Часы на башне пробили одиннадцать раз. На раздумья оставалось около часа. Франческо то стыдил себя за то, что так легко клюнул на дешевую приманку, то презирал за нерешительность и трусоватость. Если бы хоть Марко не спал! Он бы посоветовал. Франческо попробовал надеть балахон. Оглядев себя в этом наряде, он даже немного испугался, до того зловещ и мрачен был этот наряд: глухое черное одеяние от макушки до щиколоток. Прорези оставались лишь для глаз и рта. Не снимая одеяния, он стал ждать. Время текло, как на грех, медленно, а сомнения все не утихали. Он хотел было разбудить Ульриха, но не решился. У него даже мелькала идея пойти повиниться к Альберту, но от этого он тоже, как ему потом казалось, вовремя одумался…

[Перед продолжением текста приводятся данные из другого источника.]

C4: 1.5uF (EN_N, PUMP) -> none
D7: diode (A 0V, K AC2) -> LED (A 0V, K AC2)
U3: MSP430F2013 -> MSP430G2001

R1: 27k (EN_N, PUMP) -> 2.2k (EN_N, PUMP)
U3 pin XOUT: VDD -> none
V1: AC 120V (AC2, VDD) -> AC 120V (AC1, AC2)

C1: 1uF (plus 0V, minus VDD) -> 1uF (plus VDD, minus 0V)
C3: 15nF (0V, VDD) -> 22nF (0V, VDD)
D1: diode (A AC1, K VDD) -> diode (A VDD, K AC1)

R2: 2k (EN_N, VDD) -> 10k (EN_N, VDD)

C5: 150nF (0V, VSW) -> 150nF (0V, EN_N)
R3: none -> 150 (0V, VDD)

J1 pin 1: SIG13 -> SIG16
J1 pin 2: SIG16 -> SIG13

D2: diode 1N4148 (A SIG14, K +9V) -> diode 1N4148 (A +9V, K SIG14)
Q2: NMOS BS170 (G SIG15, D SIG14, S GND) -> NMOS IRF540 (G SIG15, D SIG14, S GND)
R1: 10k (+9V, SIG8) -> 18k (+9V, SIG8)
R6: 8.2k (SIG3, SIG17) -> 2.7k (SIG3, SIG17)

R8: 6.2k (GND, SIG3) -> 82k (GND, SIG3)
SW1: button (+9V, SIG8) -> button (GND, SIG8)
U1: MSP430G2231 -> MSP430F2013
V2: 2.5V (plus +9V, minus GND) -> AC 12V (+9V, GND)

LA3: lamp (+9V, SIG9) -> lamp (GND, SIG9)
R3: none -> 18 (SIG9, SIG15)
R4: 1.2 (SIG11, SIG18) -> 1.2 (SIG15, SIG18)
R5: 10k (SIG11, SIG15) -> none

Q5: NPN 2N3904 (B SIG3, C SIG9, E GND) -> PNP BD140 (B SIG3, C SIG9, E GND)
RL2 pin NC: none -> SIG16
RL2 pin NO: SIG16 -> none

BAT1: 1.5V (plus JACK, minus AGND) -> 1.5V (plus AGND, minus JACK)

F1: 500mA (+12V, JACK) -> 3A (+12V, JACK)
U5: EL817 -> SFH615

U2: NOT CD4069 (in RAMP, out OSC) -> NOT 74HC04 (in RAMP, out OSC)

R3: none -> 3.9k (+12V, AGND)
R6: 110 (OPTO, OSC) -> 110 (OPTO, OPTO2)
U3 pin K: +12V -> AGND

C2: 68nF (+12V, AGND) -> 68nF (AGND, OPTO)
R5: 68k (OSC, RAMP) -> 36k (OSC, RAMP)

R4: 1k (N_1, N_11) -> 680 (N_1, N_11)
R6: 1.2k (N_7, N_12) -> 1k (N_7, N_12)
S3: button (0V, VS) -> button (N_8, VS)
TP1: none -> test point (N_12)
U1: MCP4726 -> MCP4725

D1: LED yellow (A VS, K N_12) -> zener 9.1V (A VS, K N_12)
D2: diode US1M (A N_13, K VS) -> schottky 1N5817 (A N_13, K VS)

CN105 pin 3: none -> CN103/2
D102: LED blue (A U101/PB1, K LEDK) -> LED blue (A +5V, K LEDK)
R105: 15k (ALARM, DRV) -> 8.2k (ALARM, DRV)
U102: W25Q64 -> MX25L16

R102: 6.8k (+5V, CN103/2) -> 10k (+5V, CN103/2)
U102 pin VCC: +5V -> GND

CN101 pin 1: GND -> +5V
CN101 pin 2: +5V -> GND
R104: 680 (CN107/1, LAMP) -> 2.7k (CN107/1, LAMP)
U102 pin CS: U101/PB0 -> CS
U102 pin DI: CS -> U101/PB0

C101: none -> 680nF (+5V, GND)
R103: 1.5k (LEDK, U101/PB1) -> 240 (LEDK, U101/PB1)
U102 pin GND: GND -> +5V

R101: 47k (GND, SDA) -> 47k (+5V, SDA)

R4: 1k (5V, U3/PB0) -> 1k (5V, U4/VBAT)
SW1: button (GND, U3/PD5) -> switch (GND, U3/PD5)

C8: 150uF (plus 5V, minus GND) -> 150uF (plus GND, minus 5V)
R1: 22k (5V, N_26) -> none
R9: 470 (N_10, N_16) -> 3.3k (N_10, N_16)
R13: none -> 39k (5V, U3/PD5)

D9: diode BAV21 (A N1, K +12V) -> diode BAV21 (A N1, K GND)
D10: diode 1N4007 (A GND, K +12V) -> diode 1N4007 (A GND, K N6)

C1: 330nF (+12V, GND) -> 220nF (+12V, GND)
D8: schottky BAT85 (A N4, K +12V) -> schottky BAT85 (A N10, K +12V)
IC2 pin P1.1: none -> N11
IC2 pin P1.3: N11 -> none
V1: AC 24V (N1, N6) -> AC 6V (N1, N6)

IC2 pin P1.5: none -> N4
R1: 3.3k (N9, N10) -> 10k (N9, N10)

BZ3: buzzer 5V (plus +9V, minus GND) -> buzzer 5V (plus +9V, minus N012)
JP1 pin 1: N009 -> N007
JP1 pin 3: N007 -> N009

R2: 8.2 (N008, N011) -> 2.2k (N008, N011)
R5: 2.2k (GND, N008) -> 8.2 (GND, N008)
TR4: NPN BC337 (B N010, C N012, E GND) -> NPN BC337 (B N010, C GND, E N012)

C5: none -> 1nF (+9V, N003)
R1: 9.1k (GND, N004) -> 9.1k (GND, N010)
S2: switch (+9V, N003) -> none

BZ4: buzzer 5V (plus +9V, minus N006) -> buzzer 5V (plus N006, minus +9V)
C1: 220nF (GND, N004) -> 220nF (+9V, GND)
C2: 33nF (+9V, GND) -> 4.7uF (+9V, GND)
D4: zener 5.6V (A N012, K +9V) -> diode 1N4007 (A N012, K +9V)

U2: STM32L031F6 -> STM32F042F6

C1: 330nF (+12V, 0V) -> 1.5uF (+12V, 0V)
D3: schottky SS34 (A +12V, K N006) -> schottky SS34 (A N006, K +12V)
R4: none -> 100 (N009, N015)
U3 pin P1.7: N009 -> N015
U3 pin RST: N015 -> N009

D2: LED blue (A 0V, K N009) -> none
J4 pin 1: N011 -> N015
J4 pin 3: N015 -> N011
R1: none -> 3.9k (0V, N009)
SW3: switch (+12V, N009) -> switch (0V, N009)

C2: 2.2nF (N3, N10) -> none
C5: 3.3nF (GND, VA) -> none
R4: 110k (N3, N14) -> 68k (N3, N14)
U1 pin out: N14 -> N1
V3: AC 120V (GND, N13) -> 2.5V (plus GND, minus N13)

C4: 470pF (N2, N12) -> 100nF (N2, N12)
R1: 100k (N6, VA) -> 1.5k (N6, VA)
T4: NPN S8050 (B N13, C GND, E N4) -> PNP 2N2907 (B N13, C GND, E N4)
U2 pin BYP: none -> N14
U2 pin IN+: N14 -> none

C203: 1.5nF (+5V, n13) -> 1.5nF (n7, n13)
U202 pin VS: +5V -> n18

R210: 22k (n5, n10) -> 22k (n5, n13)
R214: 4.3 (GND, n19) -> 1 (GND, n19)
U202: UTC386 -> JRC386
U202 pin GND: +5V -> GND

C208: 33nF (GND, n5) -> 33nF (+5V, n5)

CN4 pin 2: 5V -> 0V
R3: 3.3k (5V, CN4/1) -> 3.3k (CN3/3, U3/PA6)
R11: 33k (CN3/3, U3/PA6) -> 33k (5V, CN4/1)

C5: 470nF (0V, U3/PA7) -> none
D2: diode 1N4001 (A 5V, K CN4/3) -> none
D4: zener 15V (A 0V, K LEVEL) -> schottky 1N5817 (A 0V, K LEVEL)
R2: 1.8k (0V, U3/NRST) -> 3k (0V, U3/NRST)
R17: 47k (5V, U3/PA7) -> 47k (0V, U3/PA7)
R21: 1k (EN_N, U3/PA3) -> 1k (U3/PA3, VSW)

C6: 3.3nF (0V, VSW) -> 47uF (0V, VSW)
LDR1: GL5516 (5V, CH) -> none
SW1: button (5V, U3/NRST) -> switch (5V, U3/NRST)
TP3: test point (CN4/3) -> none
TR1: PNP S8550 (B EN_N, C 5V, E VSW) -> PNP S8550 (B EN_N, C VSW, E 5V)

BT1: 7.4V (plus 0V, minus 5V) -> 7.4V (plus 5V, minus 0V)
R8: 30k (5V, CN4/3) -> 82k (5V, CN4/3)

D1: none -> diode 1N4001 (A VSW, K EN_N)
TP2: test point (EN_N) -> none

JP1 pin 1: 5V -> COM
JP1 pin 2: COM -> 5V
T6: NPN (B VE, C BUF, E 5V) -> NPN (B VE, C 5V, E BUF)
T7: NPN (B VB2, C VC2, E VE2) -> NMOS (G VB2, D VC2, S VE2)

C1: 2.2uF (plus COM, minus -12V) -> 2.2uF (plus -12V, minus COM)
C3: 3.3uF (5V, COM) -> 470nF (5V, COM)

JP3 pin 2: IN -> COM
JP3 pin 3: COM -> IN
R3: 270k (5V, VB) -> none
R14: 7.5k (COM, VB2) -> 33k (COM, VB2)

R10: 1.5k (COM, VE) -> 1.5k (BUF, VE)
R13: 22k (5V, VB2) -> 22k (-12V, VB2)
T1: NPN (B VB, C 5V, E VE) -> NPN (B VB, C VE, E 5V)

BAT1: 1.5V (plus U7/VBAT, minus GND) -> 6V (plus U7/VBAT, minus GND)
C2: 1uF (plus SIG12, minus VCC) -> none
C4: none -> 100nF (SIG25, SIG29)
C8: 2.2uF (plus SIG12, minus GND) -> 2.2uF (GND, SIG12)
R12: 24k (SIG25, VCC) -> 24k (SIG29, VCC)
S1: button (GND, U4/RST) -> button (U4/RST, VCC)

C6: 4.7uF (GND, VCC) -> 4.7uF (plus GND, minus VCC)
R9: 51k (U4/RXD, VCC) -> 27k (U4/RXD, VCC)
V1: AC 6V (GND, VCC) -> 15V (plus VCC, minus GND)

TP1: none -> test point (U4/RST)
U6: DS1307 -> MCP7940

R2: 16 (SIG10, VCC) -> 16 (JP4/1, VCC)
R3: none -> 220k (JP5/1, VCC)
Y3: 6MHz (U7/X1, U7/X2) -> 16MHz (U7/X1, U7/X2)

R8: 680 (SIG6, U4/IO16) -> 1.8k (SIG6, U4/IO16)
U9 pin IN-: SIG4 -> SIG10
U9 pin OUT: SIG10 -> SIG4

…И вот прозвонили полночь…
ПЕРВАЯ НОЧЬ ЛЮБВИ АГНЕС ФОН МАЙЕНДОРФ
Баронесса Агнес фон Майендорф еще раз оглядела свою комнату, приведенную служанками в образцовый порядок. Она боялась трогать что-либо из боязни нарушить гармонию и порядок. В интимном свете слабого масляного светильника, невыносимо для человека двадцатого столетия коптящего и воняющего горелым маслом, стены, завешенные примитивными груботкаными гобеленами, бархатными гардинами и другими предметами роскоши, потолок, покрытый вековой сажей от факелов и коптилок, пол, застланный ковром из толстого войлока, — все привычные вещи и обстановка производили на Агнес впечатление таинственное и даже несколько мистическое. Каждый раз, когда ей представлялось, что здесь должно произойти в ближайшие часы, а то и минуты, она начинала дышать тяжело, сердце ее начинало колотиться так, словно хотело выпрыгнуть из груди. Она пила из ковша холодную воду, остужала себя, но спустя несколько минут повторялось то же самое.